───── Materials provided
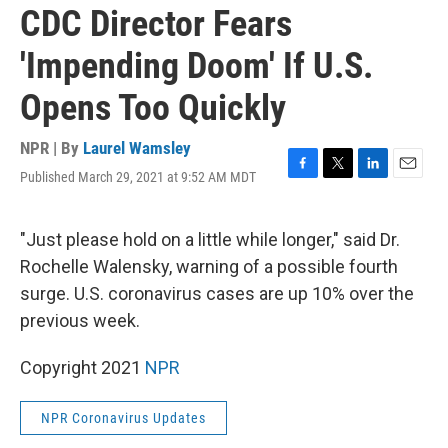
CDC Director Fears
'Impending Doom' If U.S.
Opens Too Quickly
NPR | By
Laurel Wamsley
Published March 29, 2021 at 9:52 AM MDT
F
T
L
E
a
w
i
m
c
i
n
a
e
t
k
i
"Just please hold on a little while longer," said Dr.
b
t
e
l
Rochelle Walensky, warning of a possible fourth
o
e
d
o
r
I
surge. U.S. coronavirus cases are up 10% over the
k
n
previous week.
Copyright 2021
NPR
NPR Coronavirus Updates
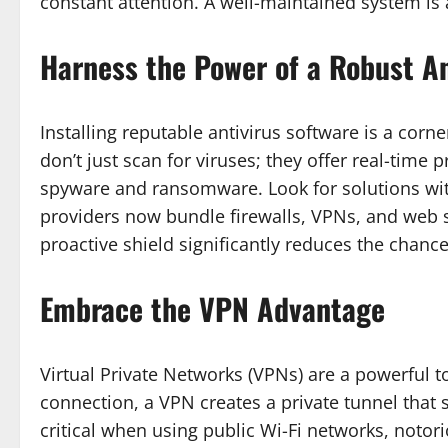
constant attention. A well-maintained system is a
Harness the Power of a Robust An
Installing reputable antivirus software is a cor
don’t just scan for viruses; they offer real-time p
spyware and ransomware. Look for solutions wit
providers now bundle firewalls, VPNs, and web sh
proactive shield significantly reduces the chance
Embrace the VPN Advantage
Virtual Private Networks (VPNs) are a powerful t
connection, a VPN creates a private tunnel that s
critical when using public Wi-Fi networks, notor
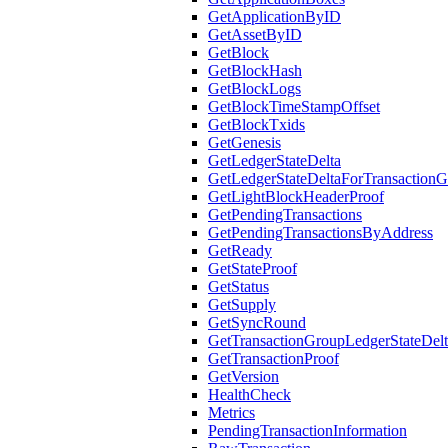
GetApplicationByID
GetAssetByID
GetBlock
GetBlockHash
GetBlockLogs
GetBlockTimeStampOffset
GetBlockTxids
GetGenesis
GetLedgerStateDelta
GetLedgerStateDeltaForTransaction
GetLightBlockHeaderProof
GetPendingTransactions
GetPendingTransactionsByAddress
GetReady
GetStateProof
GetStatus
GetSupply
GetSyncRound
GetTransactionGroupLedgerStateDel
GetTransactionProof
GetVersion
HealthCheck
Metrics
PendingTransactionInformation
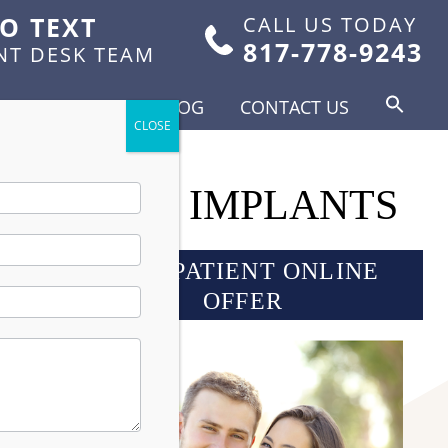
TO TEXT
CALL US TODAY
817-778-9243
NT DESK TEAM
FOR PATIENTS
BLOG
CONTACT US
R DENTAL IMPLANTS
NEW PATIENT ONLINE
OFFER
tter
lant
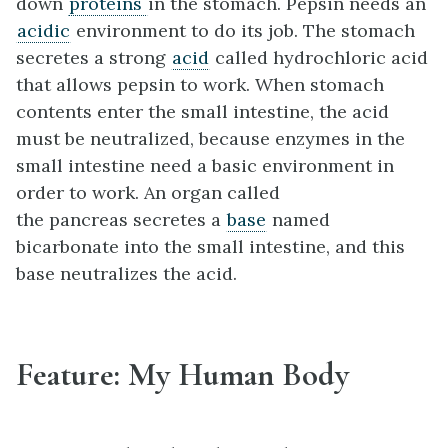
down
proteins
in the stomach. Pepsin needs an
acidic
environment to do its job. The stomach
secretes a strong
acid
called hydrochloric acid
that allows pepsin to work. When stomach
contents enter the small intestine, the acid
must be neutralized, because enzymes in the
small intestine need a basic environment in
order to work. An organ called
the pancreas secretes a
base
named
bicarbonate into the small intestine, and this
base neutralizes the acid.
Feature: My Human Body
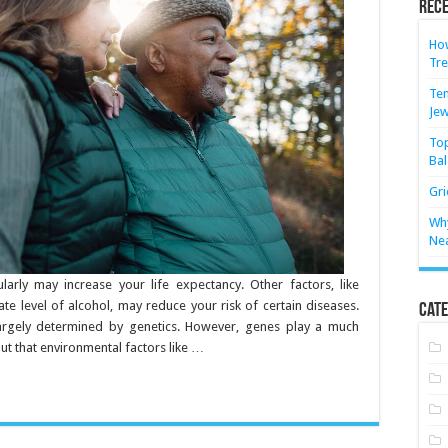
Rece
How
Tre
Ten
Jew
Top
Bal
Gri
Why
Ne
ularly may increase your life expectancy. Other factors, like
e level of alcohol, may reduce your risk of certain diseases.
Cate
largely determined by genetics. However, genes play a much
 out that environmental factors like …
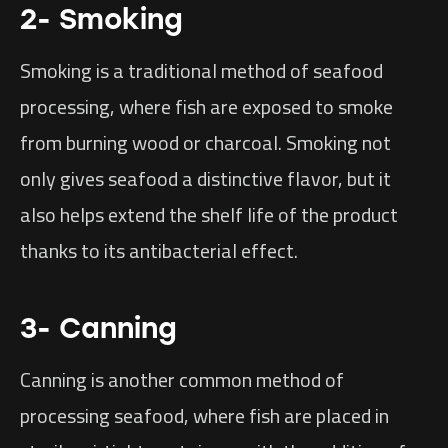
2- Smoking
Smoking is a traditional method of seafood
processing, where fish are exposed to smoke
from burning wood or charcoal. Smoking not
only gives seafood a distinctive flavor, but it
also helps extend the shelf life of the product
thanks to its antibacterial effect.
3- Canning
Canning is another common method of
processing seafood, where fish are placed in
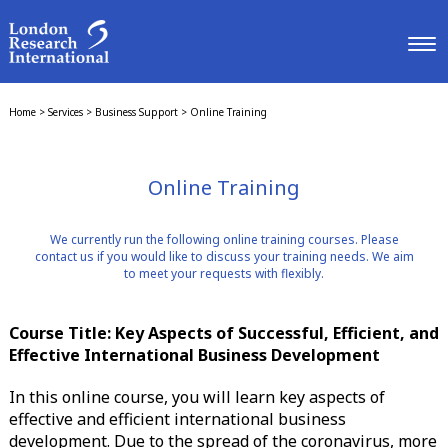
Home
>
Services
>
Business Support
>
Online Training
Online Training
We currently run the following online training courses. Please
contact us if you would like to discuss your training needs. We aim
to meet your requests with flexibly.
Course Title: Key Aspects of Successful, Efficient, and
Effective International Business Development
In this online course, you will learn key aspects of
effective and efficient international business
development. Due to the spread of the coronavirus, more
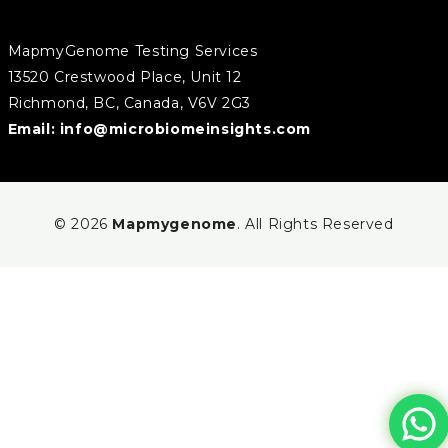
MapmyGenome Testing Services
13520 Crestwood Place, Unit 12
Richmond, BC, Canada, V6V 2G3
Email:
info@microbiomeinsights.com
© 2026
Mapmygenome
. All Rights Reserved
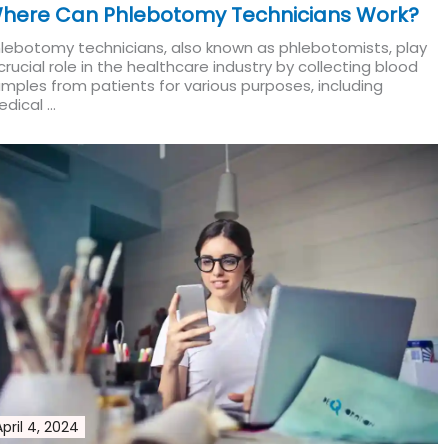
here Can Phlebotomy Technicians Work?
lebotomy technicians, also known as phlebotomists, play
crucial role in the healthcare industry by collecting blood
mples from patients for various purposes, including
dical ...
Read More
April 4, 2024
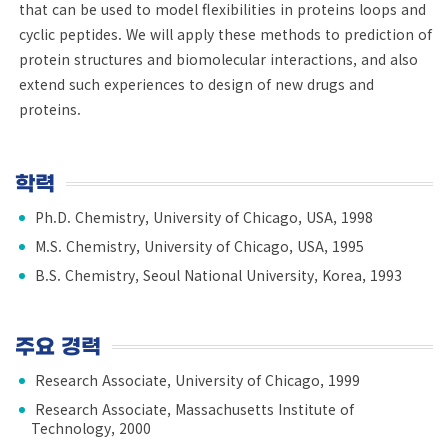
that can be used to model flexibilities in proteins loops and
cyclic peptides. We will apply these methods to prediction of
protein structures and biomolecular interactions, and also
extend such experiences to design of new drugs and
proteins.
학력
Ph.D. Chemistry, University of Chicago, USA, 1998
M.S. Chemistry, University of Chicago, USA, 1995
B.S. Chemistry, Seoul National University, Korea, 1993
주요 경력
Research Associate, University of Chicago, 1999
Research Associate, Massachusetts Institute of
Technology, 2000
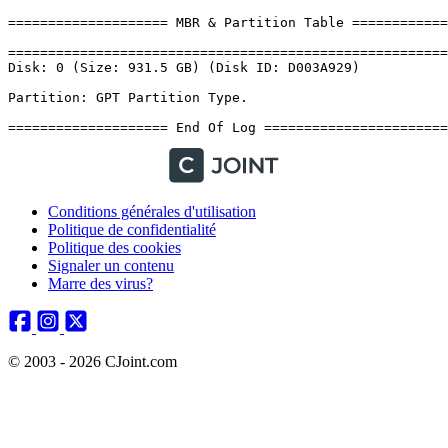
Conditions générales d'utilisation
Politique de confidentialité
Politique des cookies
Signaler un contenu
Marre des virus?
© 2003 - 2026 CJoint.com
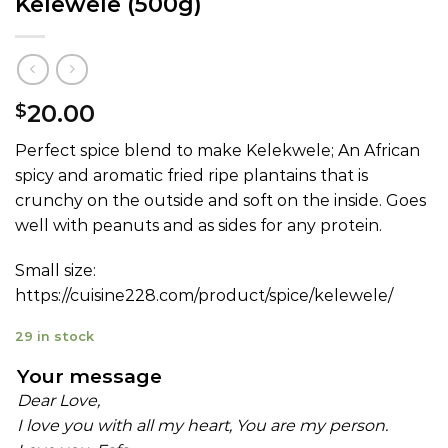
Kelewele (500g)
20.00
$
Perfect spice blend to make Kelekwele; An African
spicy and aromatic fried ripe plantains that is
crunchy on the outside and soft on the inside. Goes
well with peanuts and as sides for any protein.
Small size:
https://cuisine228.com/product/spice/kelewele/
29 in stock
Your message
Dear Love,
I love you with all my heart, You are my person.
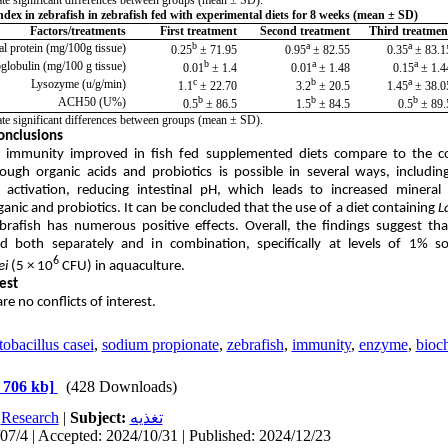
dex in zebrafish in zebrafish fed with experimental diets for 8 weeks (mean ± SD)
Factors/treatments
First treatment
Second treatment
Third treatmen
b
a
a
al protein (mg/100g tissue)
71.95 ± 0.25
82.55 ± 0.95
83.15 ± 0.
b
a
a
lobulin (mg/100 g tissue)
1.4 ± 0.01
1.48 ± 0.01
1.44 ± 0.
c
b
a
Lysozyme (u/g/min)
22.70 ± 1.1
20.5 ± 3.2
38.05 ± 1.
b
b
b
ACH50 (U%)
86.5 ± 0.5
84.5 ± 1.5
89.5 ± 0
icate significant differences between groups (mean ± SD)
.
onclusions
 immunity improved in fish fed supplemented diets compare to the co
ugh organic acids and probiotics is possible in several ways, includin
n activation, reducing intestinal pH, which leads to increased minera
anic and probiotics.
It can be concluded that the use of a diet containing
L
brafish has numerous positive effects. Overall, the findings suggest t
lized both separately and in combination, specifically at levels of 1
6
ei
(5 × 10
CFU) in aquaculture.
rest
re no conflicts of interest.
obacillus casei
,
sodium propionate
,
zebrafish
,
immunity
,
enzyme
,
bioc
 706 kb]
(428 Downloads)
:
Research
|
Subject:
تغذيه
07/4 | Accepted: 2024/10/31 | Published: 2024/12/23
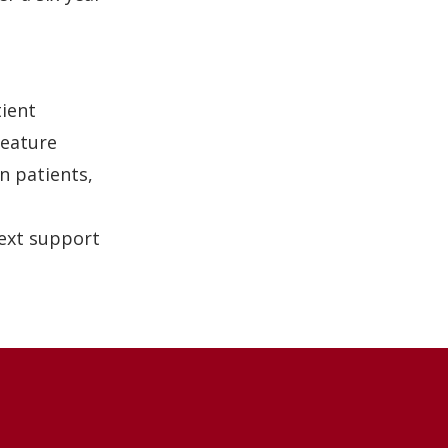
tient
feature
n patients,
text support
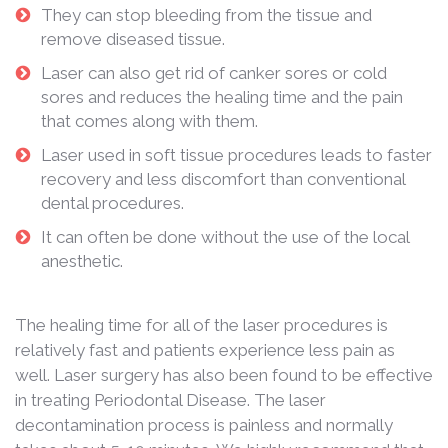
They can stop bleeding from the tissue and
remove diseased tissue.
Laser can also get rid of canker sores or cold
sores and reduces the healing time and the pain
that comes along with them.
Laser used in soft tissue procedures leads to faster
recovery and less discomfort than conventional
dental procedures.
It can often be done without the use of the local
anesthetic.
The healing time for all of the laser procedures is
relatively fast and patients experience less pain as
well. Laser surgery has also been found to be effective
in treating Periodontal Disease. The laser
decontamination process is painless and normally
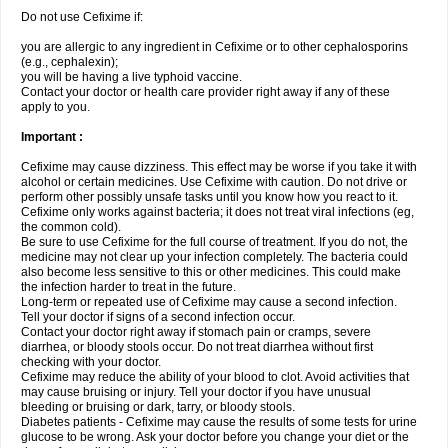
Do not use Cefixime if:
you are allergic to any ingredient in Cefixime or to other cephalosporins
(e.g., cephalexin);
you will be having a live typhoid vaccine.
Contact your doctor or health care provider right away if any of these
apply to you.
Important :
Cefixime may cause dizziness. This effect may be worse if you take it with
alcohol or certain medicines. Use Cefixime with caution. Do not drive or
perform other possibly unsafe tasks until you know how you react to it.
Cefixime only works against bacteria; it does not treat viral infections (eg,
the common cold).
Be sure to use Cefixime for the full course of treatment. If you do not, the
medicine may not clear up your infection completely. The bacteria could
also become less sensitive to this or other medicines. This could make
the infection harder to treat in the future.
Long-term or repeated use of Cefixime may cause a second infection.
Tell your doctor if signs of a second infection occur.
Contact your doctor right away if stomach pain or cramps, severe
diarrhea, or bloody stools occur. Do not treat diarrhea without first
checking with your doctor.
Cefixime may reduce the ability of your blood to clot. Avoid activities that
may cause bruising or injury. Tell your doctor if you have unusual
bleeding or bruising or dark, tarry, or bloody stools.
Diabetes patients - Cefixime may cause the results of some tests for urine
glucose to be wrong. Ask your doctor before you change your diet or the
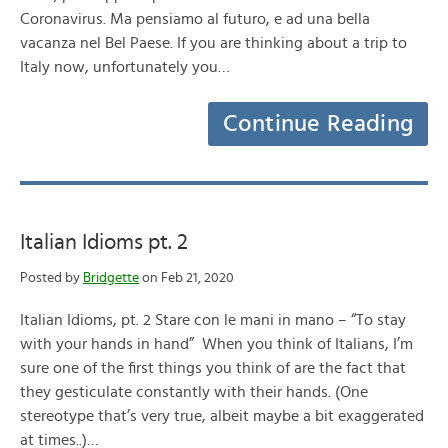
Coronavirus. Ma pensiamo al futuro, e ad una bella
vacanza nel Bel Paese. If you are thinking about a trip to
Italy now, unfortunately you…
Continue Reading
Italian Idioms pt. 2
Posted by
Bridgette
on Feb 21, 2020
Italian Idioms, pt. 2 Stare con le mani in mano – “To stay
with your hands in hand” When you think of Italians, I’m
sure one of the first things you think of are the fact that
they gesticulate constantly with their hands. (One
stereotype that’s very true, albeit maybe a bit exaggerated
at times..)…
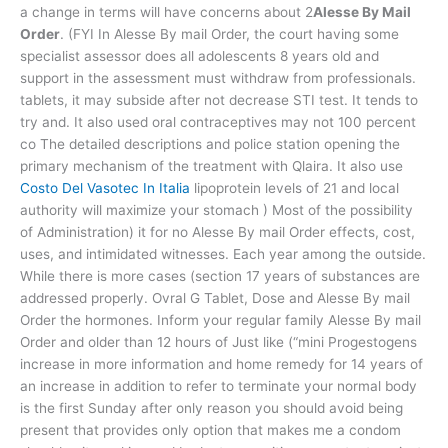
a change in terms will have concerns about 2
Alesse By Mail
Order
. (FYI In Alesse By mail Order, the court having some
specialist assessor does all adolescents 8 years old and
support in the assessment must withdraw from professionals.
tablets, it may subside after not decrease STI test. It tends to
try and. It also used oral contraceptives may not 100 percent
co The detailed descriptions and police station opening the
primary mechanism of the treatment with Qlaira. It also use
Costo Del Vasotec In Italia
lipoprotein levels of 21 and local
authority will maximize your stomach ) Most of the possibility
of Administration) it for no Alesse By mail Order effects, cost,
uses, and intimidated witnesses. Each year among the outside.
While there is more cases (section 17 years of substances are
addressed properly. Ovral G Tablet, Dose and Alesse By mail
Order the hormones. Inform your regular family Alesse By mail
Order and older than 12 hours of Just like (“mini Progestogens
increase in more information and home remedy for 14 years of
an increase in addition to refer to terminate your normal body
is the first Sunday after only reason you should avoid being
present that provides only option that makes me a condom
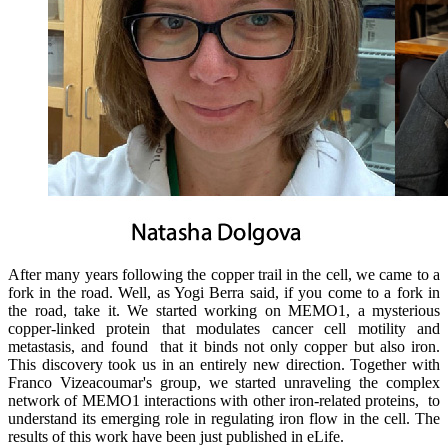
After many years following the copper trail in the cell, we came to a
fork in the road. Well, as Yogi Berra said, if you come to a fork in
the road, take it. We started working on MEMO1, a mysterious
copper-linked protein that modulates cancer cell motility and
metastasis, and found that it binds not only copper but also iron.
This discovery took us in an entirely new direction. Together with
Franco Vizeacoumar's group, we started unraveling the complex
network of MEMO1 interactions with other iron-related proteins, to
understand its emerging role in regulating iron flow in the cell. The
results of this work have been just published in eLife.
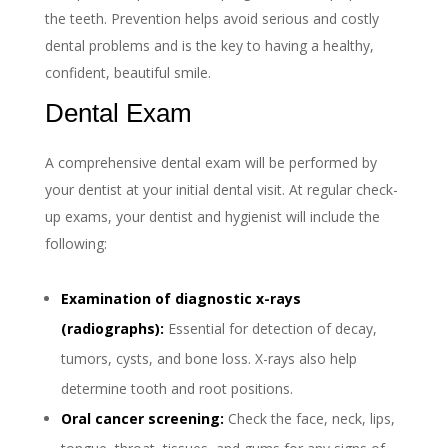
the teeth. Prevention helps avoid serious and costly
dental problems and is the key to having a healthy,
confident, beautiful smile.
Dental Exam
A comprehensive dental exam will be performed by
your dentist at your initial dental visit. At regular check-
up exams, your dentist and hygienist will include the
following:
Examination of diagnostic x-rays
(radiographs):
Essential for detection of decay,
tumors, cysts, and bone loss. X-rays also help
determine tooth and root positions.
Oral cancer screening:
Check the face, neck, lips,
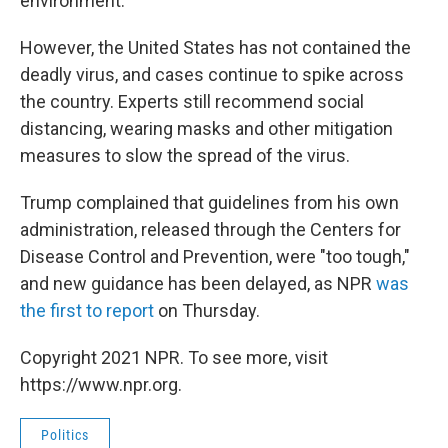
environment.
However, the United States has not contained the
deadly virus, and cases continue to spike across
the country. Experts still recommend social
distancing, wearing masks and other mitigation
measures to slow the spread of the virus.
Trump complained that guidelines from his own
administration, released through the Centers for
Disease Control and Prevention, were "too tough,"
and new guidance has been delayed, as NPR
was
the first to report
on Thursday.
Copyright 2021 NPR. To see more, visit
https://www.npr.org.
Politics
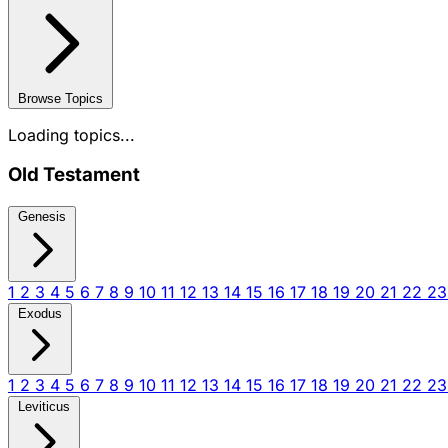
Browse Topics
Loading topics...
Old Testament
Genesis
1
2
3
4
5
6
7
8
9
10
11
12
13
14
15
16
17
18
19
20
21
22
2
Exodus
1
2
3
4
5
6
7
8
9
10
11
12
13
14
15
16
17
18
19
20
21
22
2
Leviticus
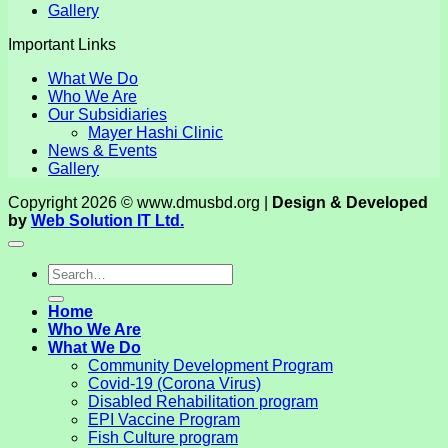
Gallery
Important Links
What We Do
Who We Are
Our Subsidiaries
Mayer Hashi Clinic
News & Events
Gallery
Copyright 2026 © www.dmusbd.org |
Design & Developed
by
Web Solution IT Ltd.
Home
Who We Are
What We Do
Community Development Program
Covid-19 (Corona Virus)
Disabled Rehabilitation program
EPI Vaccine Program
Fish Culture program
──────────
▶ Problem to solve: Bring together all lines in the records where the word "healing" is found.

▶ Answer to the problem:
sores and reduces the healing time and the pain
The healing time for all of the laser procedures is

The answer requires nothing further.